Activists claim looting by soldiers as dust settles in Old Homs
LAW AND DISORDER: Opposition activists charge that Syrian soldiers have […]
14 May 2014
LAW AND DISORDER: Opposition activists charge that Syrian soldiers have engaged in looting of Homs’s Old City this week as displaced residents begin returning to the 13 neighborhoods after a ceasefire agreement allowed rebel fighters to evacuate.
“Bashar’s thieving army,” reads the caption of a photograph posted by opposition activists purporting to show a Syrian soldier driving a motorcycle piled high with stolen household goods, including a blanket and a large fan.
“And this is the homeland’s army,” writes one commenter on the photo, which was posted Wednesday to an opposition Facebook page called Homs After the Return.
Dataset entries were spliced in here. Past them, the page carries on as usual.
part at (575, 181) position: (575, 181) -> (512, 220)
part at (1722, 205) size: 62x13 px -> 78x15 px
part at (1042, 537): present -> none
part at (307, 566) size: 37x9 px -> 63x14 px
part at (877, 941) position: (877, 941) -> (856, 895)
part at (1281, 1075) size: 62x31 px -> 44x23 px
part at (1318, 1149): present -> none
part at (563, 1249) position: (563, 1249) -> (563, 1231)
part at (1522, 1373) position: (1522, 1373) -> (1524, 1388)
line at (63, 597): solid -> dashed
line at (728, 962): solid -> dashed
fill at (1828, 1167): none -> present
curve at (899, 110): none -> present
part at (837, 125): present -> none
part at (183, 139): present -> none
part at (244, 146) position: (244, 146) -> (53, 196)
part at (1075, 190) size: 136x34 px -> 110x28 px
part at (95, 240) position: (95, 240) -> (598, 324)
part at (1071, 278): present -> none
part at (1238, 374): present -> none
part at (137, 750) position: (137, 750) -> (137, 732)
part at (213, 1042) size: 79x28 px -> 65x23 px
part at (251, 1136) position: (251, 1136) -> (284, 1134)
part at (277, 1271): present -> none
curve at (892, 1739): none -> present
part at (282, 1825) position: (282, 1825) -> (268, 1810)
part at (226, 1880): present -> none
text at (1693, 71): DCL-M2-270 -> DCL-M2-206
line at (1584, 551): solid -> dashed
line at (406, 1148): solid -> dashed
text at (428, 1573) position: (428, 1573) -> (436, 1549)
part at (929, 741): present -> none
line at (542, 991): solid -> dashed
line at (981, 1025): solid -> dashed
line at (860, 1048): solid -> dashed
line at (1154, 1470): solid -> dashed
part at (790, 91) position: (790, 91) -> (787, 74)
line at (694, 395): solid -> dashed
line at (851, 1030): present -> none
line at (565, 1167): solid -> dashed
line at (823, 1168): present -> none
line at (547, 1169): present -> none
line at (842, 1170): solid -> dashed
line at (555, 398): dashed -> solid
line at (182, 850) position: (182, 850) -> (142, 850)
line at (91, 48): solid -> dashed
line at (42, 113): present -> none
The page publishes images showing the devastation in Old Homs following the government siege that lasted over 700 days.
The page has accrued more than 7,000 “likes” since it was launched on Monday.
“We will steal together,” reads the caption of another photo, posted Tuesday by an opposition Facebook page that mocks Assad’s election season slogan of Sawa, meaning “Together” in Syrian colloquial Arabic.
Last week, hundreds of rebel fighters were transported, along with their light weaponry, from Old Homs to opposition-held territory in northern Homs province. The Syrian government took control of Old Homs’s 13 neighborhoods following a crippling siege that lasted nearly two years.
Residents are now returning to Old Homs, as government forces began demining the area.
Looting has emerged as a major issue in Syria’s three-year civil war, emerging not only in residences and shops but also at Syria’s historical and cultural sites. In March, the United Nations entreated both sides in the Syrian conflict to refrain from looting and destruction in order to “save Syria’s rich social mosaic and cultural heritage.”